Par un arrêt du 2 février 2010, la chambre commerciale de la Cour de cassation rappelle que les juges sont tenus pas les stipulations contractuelles de la garantie de passif et censure les juges du fond pour ne pas avoir appliqué les dispositions contractuelles prévues par la garantie. Elle casse partiellement la décision rendue par les juges de la cour d’appel.

Cet arrêt est important à plus d’un titre. D’une part, il rappelle que les juges sont liés par les stipulations contractuelles convenues entre les parties. Seules les stipulations contractuelles sont importantes, les juges ne peuvent aller ni au-delà ni en deçà. En outre, la Cour de cassation fait application du dol incident pour allouer aux cessionnaires des dommages-intérêts. Elle renvoie les parties devant la cour d’appel de Paris autrement composée pour statuer de nouveau sur le fond du droit.

Les faits ayant donné lieu au présent arrêt sont les suivants. Une cession d’actions est réalisée au profit de MM MAC GAW et Vierling ainsi que de la société Genauto aux droits de laquelle vient la société Genimex. La cession prévoit que le prix déboursé pour la réalisation de la cession pourra être compensé par la somme éventuellement perçue en cas de mise en œuvre de la garantie de passif et d’actif.

La mise en œuvre de la garantie, création de la pratique, dépend uniquement des stipulations contractuelles sur lesquelles les parties se sont mises d’accord.

Au cas d’espèce, la cour d’appel a considéré que les cédants, au titre des stipulations contractuelles, étaient uniquement tenus par la déclaration de sincérité des comptes au 31 décembre 1989. De ce fait, les cédants n’auraient eu aucune obligation à garantir la différence entre la situation nette déclarée et la situation nette réelle à cette date. En conséquence, la garantie, ne portant pas sur le montant d’actif pris isolément, n’aurait pu être mise en œuvre du simple fait de la surévaluation des actifs à cette date.
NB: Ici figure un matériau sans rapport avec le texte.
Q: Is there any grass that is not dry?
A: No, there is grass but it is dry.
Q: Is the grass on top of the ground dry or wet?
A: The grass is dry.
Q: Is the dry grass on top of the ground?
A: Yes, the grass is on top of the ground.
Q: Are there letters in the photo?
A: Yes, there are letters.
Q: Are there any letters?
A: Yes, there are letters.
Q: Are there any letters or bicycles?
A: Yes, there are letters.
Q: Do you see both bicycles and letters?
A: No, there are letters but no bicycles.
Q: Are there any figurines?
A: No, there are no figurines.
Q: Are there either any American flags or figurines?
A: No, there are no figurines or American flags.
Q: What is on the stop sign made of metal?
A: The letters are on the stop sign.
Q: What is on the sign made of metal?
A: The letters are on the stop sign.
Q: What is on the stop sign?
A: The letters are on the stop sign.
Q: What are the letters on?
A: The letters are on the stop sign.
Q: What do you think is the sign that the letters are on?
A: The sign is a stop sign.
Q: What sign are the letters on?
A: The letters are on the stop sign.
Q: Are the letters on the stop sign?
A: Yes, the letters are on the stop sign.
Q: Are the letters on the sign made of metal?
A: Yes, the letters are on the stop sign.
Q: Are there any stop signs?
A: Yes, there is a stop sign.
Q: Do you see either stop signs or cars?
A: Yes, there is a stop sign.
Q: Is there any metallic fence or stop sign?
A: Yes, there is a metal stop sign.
Or, la Cour de cassation censure cette décision selon différents motifs.

Elle censure l’argumentaire portant sur la garantie retenu par la cour d’appel au visa de l’article 1134 du Code civil puisque : « les cédants ont déclaré et garanti le bilan, le compte de résultat et l’annexe des quatre sociétés cédées au 31 décembre 1989 ». De ce fait, la garantie octroyée représentait loyalement et complètement la situation financière des sociétés en rendant compte de la totalité des éléments composant le patrimoine actif et passif des sociétés à cette date.

Ce faisant, la Cour de cassation rappelle que seules les stipulations contractuelles des parties comptent lors de la mise en œuvre de ladite garantie et confirme ainsi une jurisprudence établie en vertu de laquelle les déclarations faites par le cédant le lient. De ce fait il peut être tenu responsable lorsque les déclarations faites par lui ne sont pas corroborées par la réalité des faits.

Cependant la Cour suprême ne s’arrête pas là. Elle fait application du dol incident pour octroyer des dommages-intérêts aux cessionnaires déboutés en cour d’appel au titre de cette demande.

La Cour de cassation indique que « la demande par laquelle les cessionnaires sollicitaient l’allocation de dommages-intérêts en réparation des faits constitutifs du dol ne tendait pas à la révision du prix ».

Cette seconde partie de l’arrêt laisse perplexe. La Cour a-t-elle envie d’octroyer des dommages-intérêts permettant aux cessionnaires de réviser le prix initialement convenu entre les parties lors de la négociation de la cession ?

Ou bien, la Cour admet-elle officiellement la possibilité de cumuler une action contractuelle sur le fondement de la garantie de passif et une action fondée sur le dol au titre de la responsabilité délictuelle ?

Il est possible que la solution de la Cour de cassation ait été motivée par la volonté de faire survivre le contrat en rééquilibrant la cession. En effet, le dol incident permet d’obtenir des dommages-intérêts, sans remettre en cause la validité du contrat.

En conséquence, il semble que la Cour a uniquement souhaité rééquilibrer le prix. Or elle ne pouvait pas judiciairement imposer la révision du prix puisque aucune disposition du Code civil ne le prévoit. En outre, le contrat ne comportait vraisemblablement pas de clause de révision du prix. Seul le recours au dol incident permettait alors d’exécuter le contrat et d’octroyer des dommages-intérêts.

Ce mélange des genres est étonnant puisque les cédants semblent être reconnus responsables tant sur le plan contractuel, lors de la mise en œuvre de la garantie, que sur le plan délictuel puisqu’ils sont sanctionnés au titre du dol incident.